> **Work instruction**:
Leave out the pictures and repeat exactly the lines from the one containing "pinky tip: (535, 350)" through the end of the records.

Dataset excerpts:

-- Opening Marker --

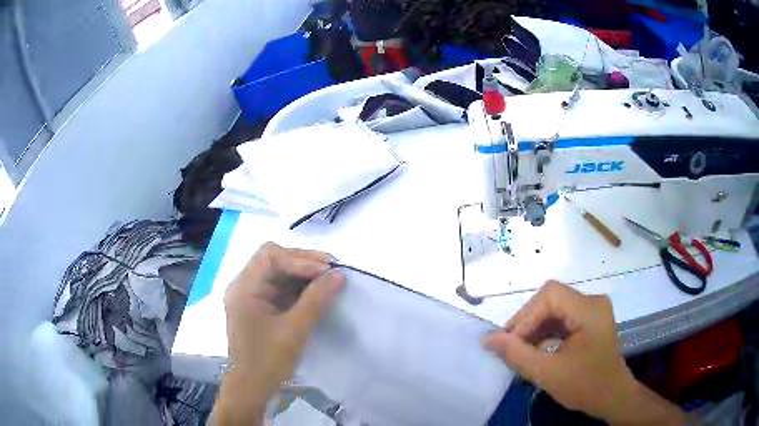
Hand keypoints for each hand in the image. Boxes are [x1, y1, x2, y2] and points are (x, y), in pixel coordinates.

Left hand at [211, 243, 344, 424]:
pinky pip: (280, 288)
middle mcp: (244, 286)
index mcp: (244, 287)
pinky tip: (316, 291)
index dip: (299, 259)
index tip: (326, 270)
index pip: (270, 256)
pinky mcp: (259, 307)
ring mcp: (251, 296)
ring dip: (303, 274)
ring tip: (329, 278)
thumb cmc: (268, 360)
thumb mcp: (295, 330)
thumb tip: (339, 274)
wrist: (252, 388)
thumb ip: (316, 299)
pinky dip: (298, 287)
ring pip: (278, 273)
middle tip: (332, 269)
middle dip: (303, 262)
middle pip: (273, 260)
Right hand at [483, 281, 686, 424]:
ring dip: (534, 328)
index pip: (550, 295)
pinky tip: (535, 350)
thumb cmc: (585, 385)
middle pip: (551, 300)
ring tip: (519, 350)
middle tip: (509, 346)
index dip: (526, 316)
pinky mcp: (589, 322)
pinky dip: (545, 333)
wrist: (612, 397)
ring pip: (554, 310)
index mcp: (589, 309)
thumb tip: (487, 339)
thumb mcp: (547, 373)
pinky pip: (562, 319)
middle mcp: (592, 302)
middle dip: (528, 322)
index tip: (509, 342)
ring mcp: (592, 311)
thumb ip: (517, 354)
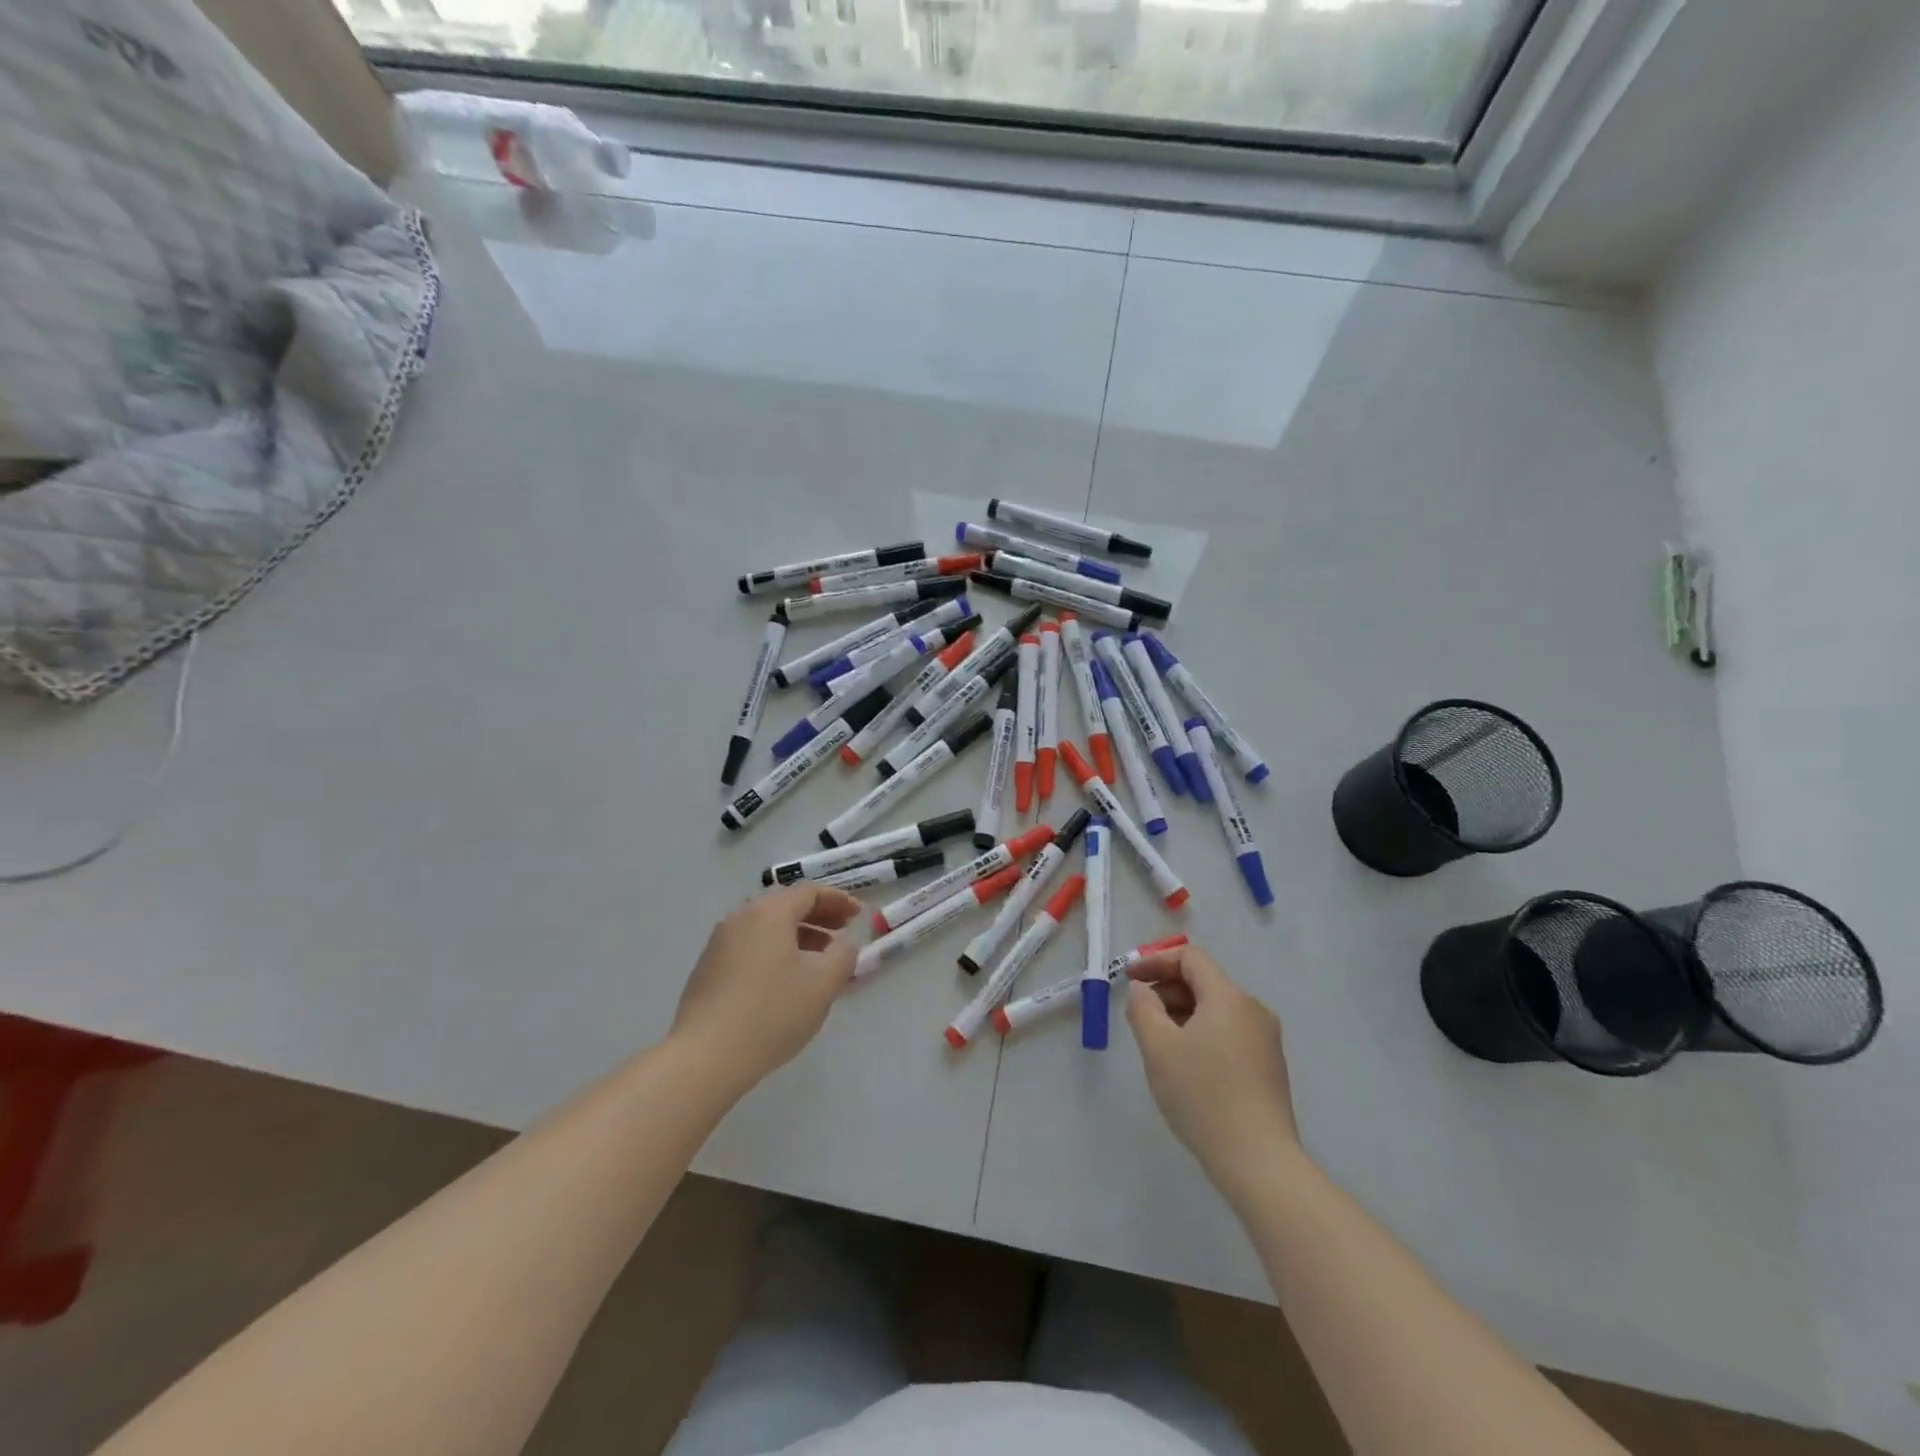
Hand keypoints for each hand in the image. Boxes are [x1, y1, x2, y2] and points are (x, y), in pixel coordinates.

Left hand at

-- Closing Marker --

> **Result of this exercise**:
pinky tip: (535, 350)
thumb cmc: (585, 385)
middle pip: (551, 300)
ring tip: (519, 350)
middle tip: (509, 346)
index dip: (526, 316)
pinky mcp: (589, 322)
pinky dip: (545, 333)
wrist: (612, 397)
ring pip: (554, 310)
index mcp: (589, 309)
thumb tip: (487, 339)
thumb mcp: (547, 373)
pinky pip: (562, 319)
middle mcp: (592, 302)
middle dip: (528, 322)
index tip: (509, 342)
ring mcp: (592, 311)
thumb ip: (517, 354)
Hand keypoints for each hand in the image. Boxes are [x1, y1, x2, y2] and points are (x, y), in pixel coordinates.

Left hand at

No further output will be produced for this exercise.